O caos pode ser poético e artístico?
Por Isabela Rodrigues
Publicado em 01 de dezembro de 2025
Estando presente no caos e no lado oposto aos que dizem, que é impossível existir a beleza nesse tormento conturbado, a rapper NandaTsunami nós responde com um claro sim, de que é possível que o fluxo mais denso de nossa vida possa ser belo, através do seu disco ‘’É Disso Que Eu Me Alimento”.
Nos primeiros acordes, marcados por batidas de trap, sentimos o peso das emoções conflitantes. Não é apenas desejo: há abandono, carência, sedução e ferida. Na faixa “Segredo e Feitiço” percebemos esse mergulho na escuridão, simbolizando os conflitos profundos que borbulham nos relacionamentos.
A virada emocional se dá no interlúdio do álbum, um momento de introspecção e virada interna. É ali que a narrativa se volta para dentro: o caos externo reflete o caos interno, e ela finalmente encara suas próprias feridas.

Musicalmente, a transição sonora acompanha essa jornada emocional. Depois da parte mais densa com trap, o álbum abraça ritmos mais leves através do afrobeat, house e bounce.
Essa mudança não é apenas estética, mas simbólica: as batidas mais leves parecem ilustrar a leveza que nasce do entendimento, da aceitação e do recomeço. É como se a música também se curasse enquanto a protagonista da narrativa se redescobre.
É nesse entrelaçamento de sentimentos que surge a primeira grande revelação da obra: amar também é encarar a si mesma. Ao se deparar com seus próprios excessos, com sua própria fome de ser escolhida, a artista reconhece que grande parte do caos não veio do outro, mas da própria tentativa de caber em lugares que já não acolhiam. A poesia nasce justamente dessa consciência dolorosa, perceber que, às vezes, insistir é uma forma de se abandonar.
O movimento seguinte é o mais árduo: desatar. Não se trata apenas de soltar alguém, mas de soltar expectativas, ilusões, versões antigas de si que já não sustentam a própria alma. Esse processo, descrito por Nanda com uma honestidade que corta, mostra que o caos não é apenas ruído; ele é também catalisador. No centro da desordem, a artista começa a reconhecer o que realmente é dela — e o que ela precisa devolver ao mundo para respirar de novo.

A faixa final, “Por Todo Amor Que Já Senti”, sintetiza esse ciclo emocional. Com versos como “por todo amor que já senti e tudo que me faz pensar, em coisas que já vivi e o que tenho pra partilhar”, Nanda nos entrega sua história não apenas como confissão, mas como legado. É uma partilha que transcende a dor: ela divide seu alimento emocional, seu caos convertido em arte, para que outros também reconheçam sua própria sede de sentir.
Quando o álbum se aproxima de sua conclusão, percebemos que a jornada nunca foi sobre perder alguém — foi sobre recuperar a si mesma. O caos se mostra, então, poético não por romantizar a dor, mas por revelar o quanto ela molda, escava e expande. A artista emerge não intacta, mas inteira de um jeito diferente: consciente das cicatrizes, das falhas, do que ainda dói e, sobretudo, do que nunca mais aceitará.

Na faixa que encerra o álbum, “Por Todo Amor Que Já Senti”, Nanda devolve ao mundo a síntese de tudo o que percorreu. Ela não fala de rancor, de possessão ou de arrependimento. Fala de partilha.
De tudo o que viveu e tudo o que ainda carrega como aprendizado.

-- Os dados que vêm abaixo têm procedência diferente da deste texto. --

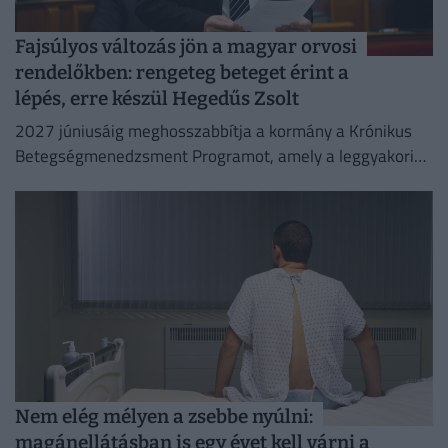
Fajsúlyos változás jön a magyar orvosi
rendelőkben: rengeteg beteget érint a
lépés, erre készül Hegedűs Zsolt
2027 júniusáig meghosszabbítja a kormány a Krónikus
Betegségmenedzsment Programot, amely a leggyakoribb
krónikus betegségek háziorvosi gondozását támogatja.
Nem elég mélyen a zsebbe nyúlni:
magánellátásban is egy évet kell várni a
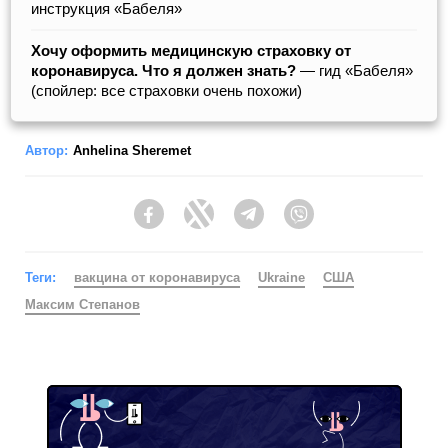
инструкция «Бабеля»
Хочу оформить медицинскую страховку от
коронавируса. Что я должен знать?
— гид «Бабеля»
(спойлер: все страховки очень похожи)
Автор:
Anhelina Sheremet
Facebook
Twitter
Telegram
Viber
Теги:
вакцина от коронавируса
Ukraine
США
Максим Степанов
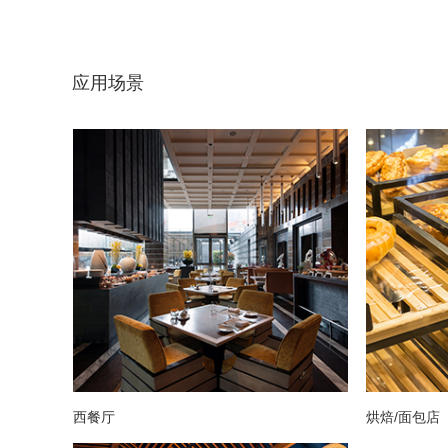
应用场景
西餐厅
烘焙/面包店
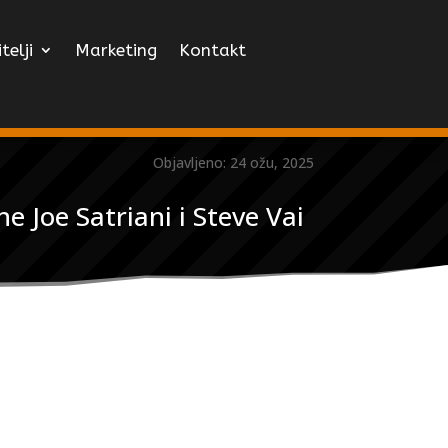
telji
Marketing
Kontakt
Objavljeno: 24 ožu, 2025
 Joe Satriani i Steve Vai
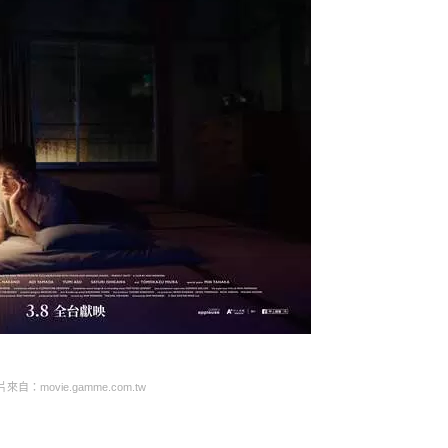
來自：movie.gamme.com.tw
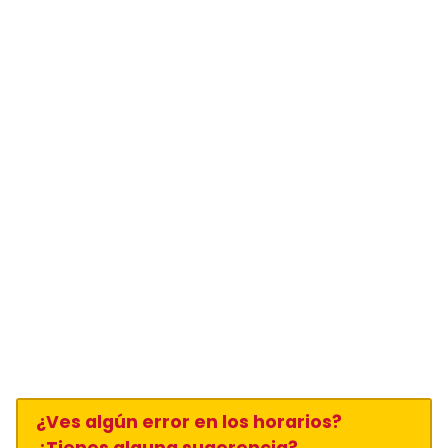
¿Ves algún error en los horarios?
¿Tienes alguna sugerencia?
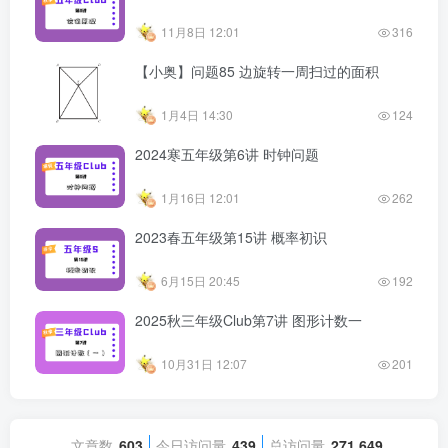
11月8日 12:01
316
【小奥】问题85 边旋转一周扫过的面积
1月4日 14:30
124
2024寒五年级第6讲 时钟问题
1月16日 12:01
262
2023春五年级第15讲 概率初识
6月15日 20:45
192
2025秋三年级Club第7讲 图形计数一
10月31日 12:07
201
文章数
603
今日访问量
439
总访问量
271,649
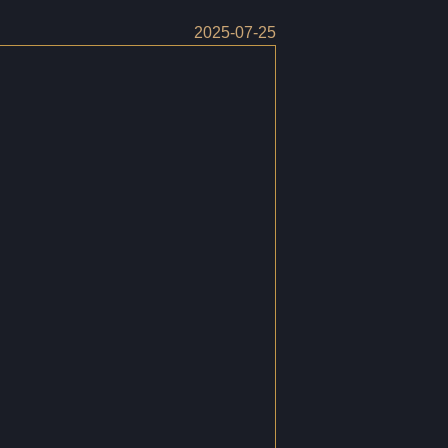
2025-07-25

É um gesto de fechamento emocional, mas também de abertura espiritual: uma declaração de que o amor que alimenta não é aquele que prende, e sim o que liberta.
Mais do que uma história de término ou desilusão, o álbum reflete a autonomia emocional. Conforme ela própria comenta, a narrativa não trata de parar de amar, mas de não se perder quando o outro sai.

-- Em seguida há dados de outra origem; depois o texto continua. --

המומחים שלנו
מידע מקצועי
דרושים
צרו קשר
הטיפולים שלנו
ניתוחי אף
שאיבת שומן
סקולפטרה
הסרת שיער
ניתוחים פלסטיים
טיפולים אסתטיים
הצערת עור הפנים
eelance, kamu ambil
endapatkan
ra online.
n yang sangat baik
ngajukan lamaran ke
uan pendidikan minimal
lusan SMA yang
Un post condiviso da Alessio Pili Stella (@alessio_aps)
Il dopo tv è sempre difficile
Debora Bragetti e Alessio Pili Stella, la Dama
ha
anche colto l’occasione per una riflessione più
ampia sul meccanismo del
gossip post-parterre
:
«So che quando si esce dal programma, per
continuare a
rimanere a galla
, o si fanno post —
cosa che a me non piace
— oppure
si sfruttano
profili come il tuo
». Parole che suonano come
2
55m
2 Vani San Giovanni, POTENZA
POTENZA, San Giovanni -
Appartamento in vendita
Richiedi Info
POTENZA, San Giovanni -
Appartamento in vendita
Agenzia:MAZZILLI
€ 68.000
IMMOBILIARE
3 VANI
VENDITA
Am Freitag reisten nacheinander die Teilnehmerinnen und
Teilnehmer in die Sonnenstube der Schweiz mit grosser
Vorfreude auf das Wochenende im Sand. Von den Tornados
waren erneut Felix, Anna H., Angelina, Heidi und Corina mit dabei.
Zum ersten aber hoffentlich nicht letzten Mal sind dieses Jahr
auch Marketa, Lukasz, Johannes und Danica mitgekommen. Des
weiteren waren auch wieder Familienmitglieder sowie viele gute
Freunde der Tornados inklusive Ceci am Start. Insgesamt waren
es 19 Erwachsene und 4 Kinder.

“A autonomia emocional surge … de continuar amando, porque esse sentimento também é o que mantém viva.”
Esse é um ponto profundo: o amor não é demonizado, mas ressignificado como força vital.
Por fim, É Disso Que Eu Me Alimento nos lembra que o caos pode sim ser poético e artístico — não porque é arbitrário, mas porque carrega em si o potencial de transformação. Através da dor e da intensidade, NandaTsunami traça uma jornada de amor e autoconhecimento, mostrando que o que nos alimenta nem sempre é o conforto, mas a profundidade genuína do sentir. É no confronto com nosso caos interno que construímos a nossa cura — e a poesia emerge justamente nesse lugar.